First-ever measure of brown dwarf wind speed
Brown dwarfs are strange worlds, too large to be considered planets, but too small to be stars. Like many larger planets, however, brown dwarfs have thick, deep atmospheres and strong winds, and now scientists have directly measured the speed of the wind on a brown dwarf for the first time.
Researchers made the measurements using infrared data from NASA’s now-retired Spitzer Space Telescope and radio data from the National Science Foundation’s Karl G. Jansky Very Large Array (VLA) ground-based telescopes.
The brown dwarf used in the study, called 2MASS J10475385+2124234, is 32 light-years away from Earth. It is approximately the same size as Jupiter, but about 40 times more massive. This is the first time that infrared and radio observations had been combined to measure winds on a brown dwarf. Katelyn Allers of Bucknell University, who led the study, said in a statement:
When we realized this, we were surprised that no one else had already done it.

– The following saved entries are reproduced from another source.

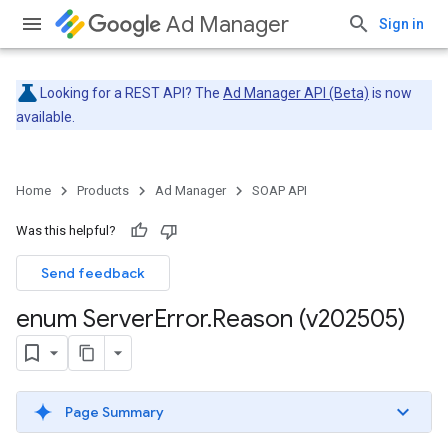
Ad Manager
Sign in
Looking for a REST API? The
Ad Manager API (Beta)
is now
available.
Home
Products
Ad Manager
SOAP API
Was this helpful?
Send feedback
enum Server
Error
.
Reason (v202505)
Page Summary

It turned out that those winds are powerful, clocking in at 1,425 mph (2,293 kph). That’s faster than any winds known in our solar system; by comparison, Neptune’s winds, the fastest known in the solar system, are about 1,200 mph (2,000 kph).
The idea for using both infrared and radio to study the brown dwarf came from observations of Jupiter, where scientists had noted that the calculated rotation speed of Jupiter differed between the two different kinds of methods. Allers said:
We noted that the rotation period of Jupiter as determined by radio observations is different from the rotation period determined by observations at visible and infrared wavelengths.
But why the difference? The radio emissions are caused by electrons interacting with Jupiter’s magnetic field, which is rooted deep inside the planet. The infrared emissions, however, come from the top of the atmosphere. Since Jupiter’s atmosphere is rotating faster than the interior of the planet itself, there is a mismatch in the two different kinds of observations. Could observing the brown dwarf in a similar manner help to determine its wind speeds? According to Johanna Vos at the American Museum of Natural History:
Because we expect the same mechanisms to be at work in the brown dwarf, we decided to measure its rotation speeds with both radio and infrared telescopes.
The brown dwarf’s infrared brightness was found to vary quite a bit, based on observations by Spitzer in 2017 and 2018. Subsequent radio observations by the VLA in 2018 were used to measure the rotation of the interior of the brown dwarf. Just as with Jupiter, there was a significant difference. The researchers found that the brown dwarf’s atmosphere is rotating faster than its interior, at about 1,425 mph. Jupiter’s wind speed, by comparison, is only about 230 mph (547 kph). Allers said:
This agrees with theory and simulations that predict higher wind speeds in brown dwarfs.
On Earth, wind speeds are also measured by comparing the motion of the atmosphere to the planet’s solid surface. It’s a bit different for brown dwarfs, however, which are composed almost entirely of gas. Deep inside a brown dwarf, the intense pressures cause the gases to behave more like a solid ball. The outer atmospheric gases, however, can still move independently.
2MASS J10475385+2124234 was well-suited for this study since it has an atmospheric temperature of over 1,100 degrees Fahrenheit (600 degrees Celsius). This means it radiates a lot of infrared light that Spitzer could measure. Like other brown dwarfs, it also has a strong magnetic field, ideal for analysis by the VLA.
Brown dwarfs are not the only objects that this technique could be applied to. It could also be used for exoplanets – planets orbiting other stars – that have atmospheres. Peter Williams, of the Center for Astrophysics, Harvard & Smithsonian, said:
Because the magnetic fields of giant exoplanets are weaker than those of brown dwarfs, the radio measurements will need to be done at lower frequencies than those used for 2MASS J10475385+2124234.
We’re excited that our method can now be used to help us better understand the atmospheric dynamics of brown dwarfs and extrasolar planets.
Spitzer had previously inferred the presence of winds on some exoplanets and brown dwarfs by measuring variations in the brightness of their atmospheres in infrared light. In 2015, the European Southern Observatory’s (ESO’s) La Silla telescope in Chile measured the speed of wind on a hot Jupiter exoplanet. Those winds were an incredible 5,400 mph (8,690 kph), 20 times faster than any ever recorded on Earth. But this new research could now help scientists measure winds on many more exoplanets, as well. Allers said:
We think this technique could be really valuable to providing insight into the dynamics of exoplanet atmospheres. What’s really exciting is being able to learn about how the chemistry, the atmospheric dynamics and the environment around an object are interconnected, and the prospect of getting a really comprehensive view into these worlds.
The new technique used to measure winds on this first brown dwarf will now make it possible to find out how fast winds blow on many others, as well. And, perhaps even more exciting, help scientists learn more about wind and weather on planetary worlds orbiting distant stars.
Bottom line: For the first time, scientists have been able to measure the speed of winds on a brown dwarf.